How does the third series begin? Well, as you know we ended the second series in Morocco, and at the beginning of the third we are just in more s*** really - that's the only way to describe it! Because of all sorts of reasons, we have to move out here, to South Africa, and we don't see each other for a while until the story cuts drastically to two years in the future.
Is it different in pace? Yes, we had to move, we couldn't stay in Majorca. So we needed to crank up, and move it on a pace, and move location, which works really well. I think these are the best scripts so far.
How have you enjoyed filming in South Africa? It's great.
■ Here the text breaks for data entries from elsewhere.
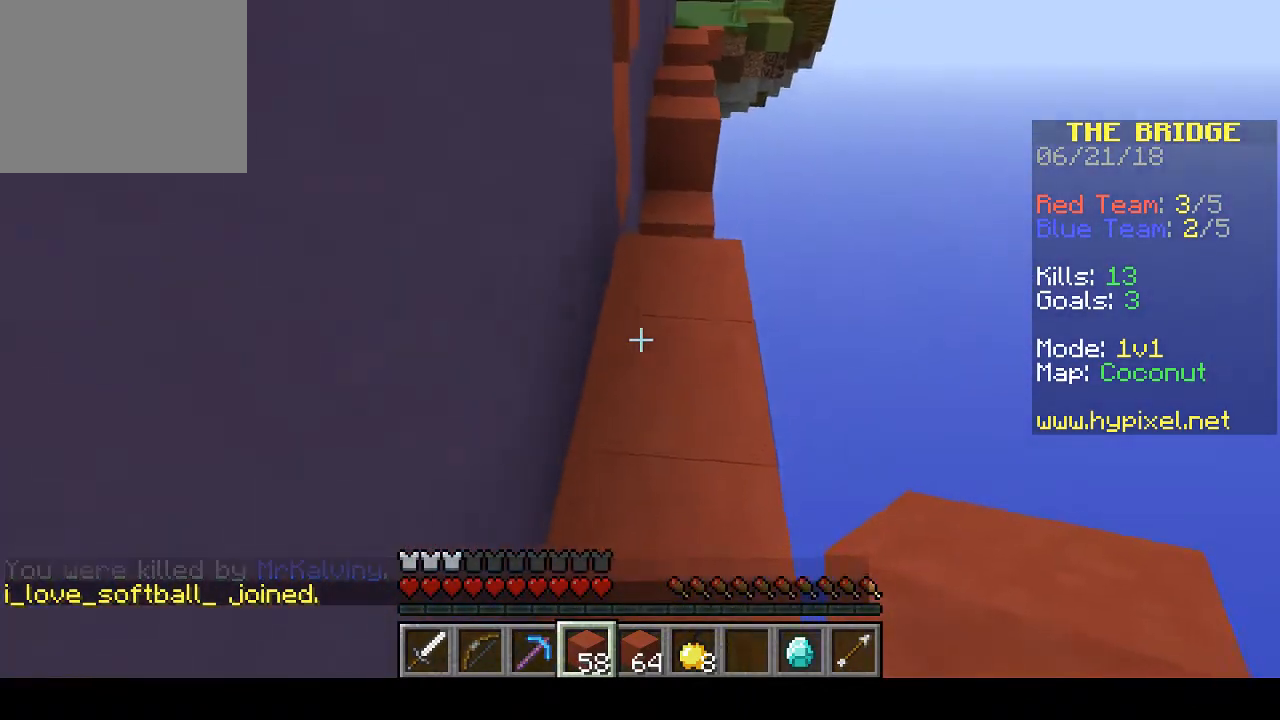
{"keys": ["w"], "events": [[133, "d", "up"]]}
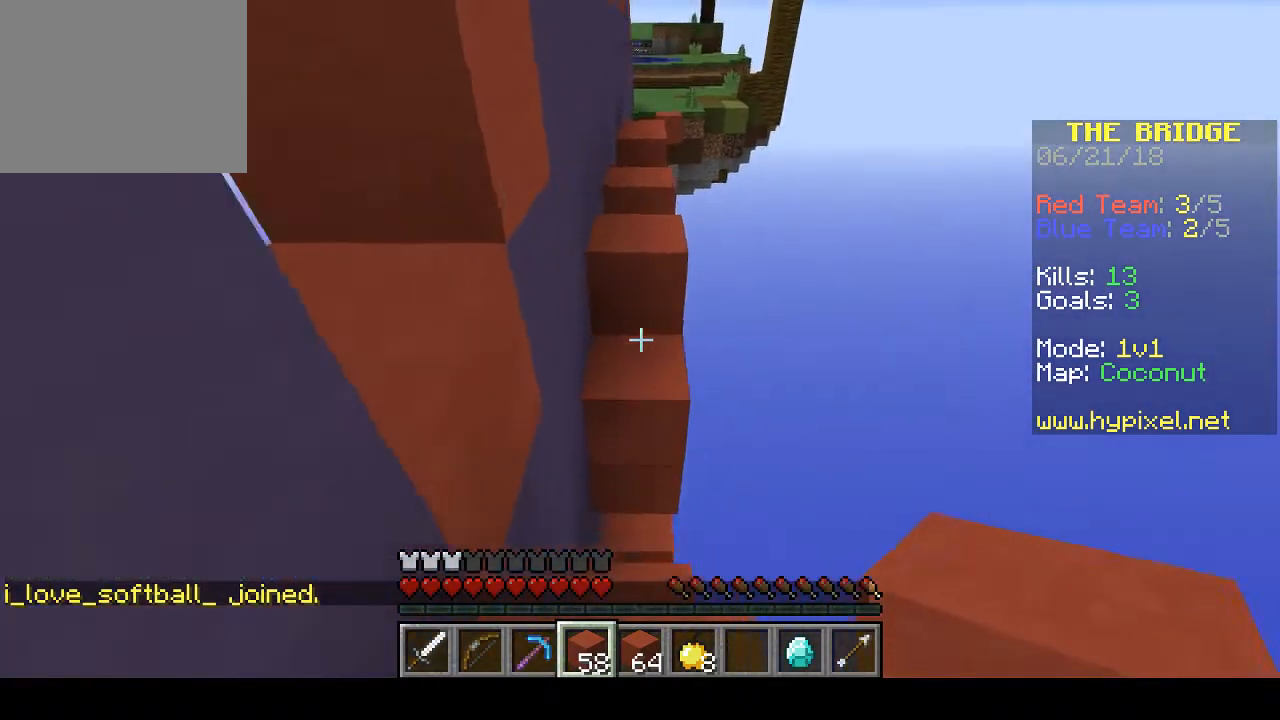
{"keys": ["w"], "events": []}
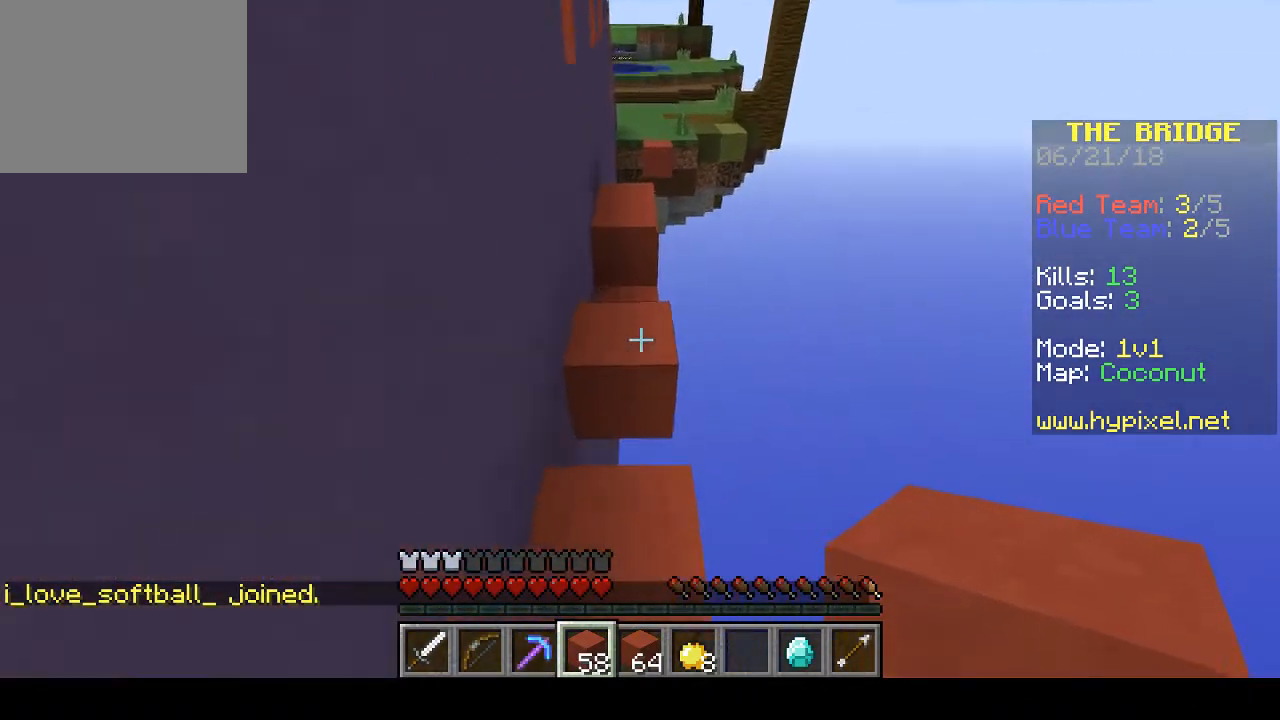
{"keys": ["w"], "events": []}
This place is used so much for film and television, but it's never used as Cape Town - it's always doubling up for somewhere else. So what's been nice is to come here and say, 'Right, we're in Cape Town, let's not build a mini-London here, let's just show South Africa off'. So that's been quite liberating. The nice thing with a show like this is that we're amongst friends. That's the secret of making good work -surrounding yourself with the best people.
What about the tone - is that different too? Yeah. We see how the friendship between the four of them actually works, and how some are more reliant than others. Their characters come out much more in this I think, what they are actually about as people. It is also funny and it's very melancholic as well. It's very moving in places, some of the scenes, and it's awkward in that way that only male friends can do - do you just shake hands or do you hug? It's got all those little elements going on.
How does Quinn get on with the separation? Actually, he says, 'Right, have a good life, I'm off'. I suppose he's always been slightly detached from the rest of the group and I always feel that you never know what quite his thinking is. There is an ambiguity about Quinn when you think, 'What is he thinking?'. He is quite annoying in that respect! So for him, this is a complete new beginning. He intends to seize that opportunity to start afresh. That compares to Baxter who is desperate to get back to his family, or Rick who is trying to live in the past and stay young. Out of all of them, Woody and Quinn are the two who make something of the change. Woody finds a purpose in life and both him and Quinn adapt best to their new circumstances.
Have you enjoyed exploring Cape Town? Well, there is a weird thing about Cape Town - you could be anywhere, you could be in Europe, the States. It's very cosmopolitan. It's not until you get out of it there that it starts to be a bit more like real South Africa, you see the townships and stuff.
Quinn gets a girl this year, doesn't he? He does. That was one of my requirements for series three. I said to them, 'I want a very nice car, some nice clothes, and a bird'. I just thought we should give Quinn a lady and they cast this wonderful actress, Sylvie, who plays Christina but I don’t know, she might turn out to be not all she is meant to be. It was nice to see him interact and get a bit of action.
Did it cheer him up at all? Well that’s true, he is a miserable f***** really, you know. Somebody has got to be, haven’t they?
Are you pleased to be doing a fourth series? Yes, I'm up for it! It's a great job, and a fun job, and we feel confident about this series being the best script so we can only build on that.
Where would you like it to be set? The Isle of Wight would be nice. Or Richmond Park, so that I can go home on an evening. We have talked about starting off abroad somewhere then setting some of it back in the UK, so maybe it could be half and half. But that's not really my department, so we'll see.
Without giving too much away, your character gets Quinn in a headlock at one point. Was that fun to film? That was so much fun. I also gave him a 'wet willy', which is a finger in the ear. It was brilliant! I've never been asked to do a close-up on a wet willy before. I was like, 'Sorry, what?! Phil is really tall and I'm very small so it was hilarious.
What was it like to come into a drama where the four main actors are so tight? They are all so good, so giving. I was very nervous, as you are when you walk onto a set where they have been doing it for a couple of years and they are all very tight. It was very different to anything I've done before so it was quite nerve-wracking. But I loved it. I absolutely loved it. The boys are so giving, they are so sweet, I love them all. They're all big teddy bears, really.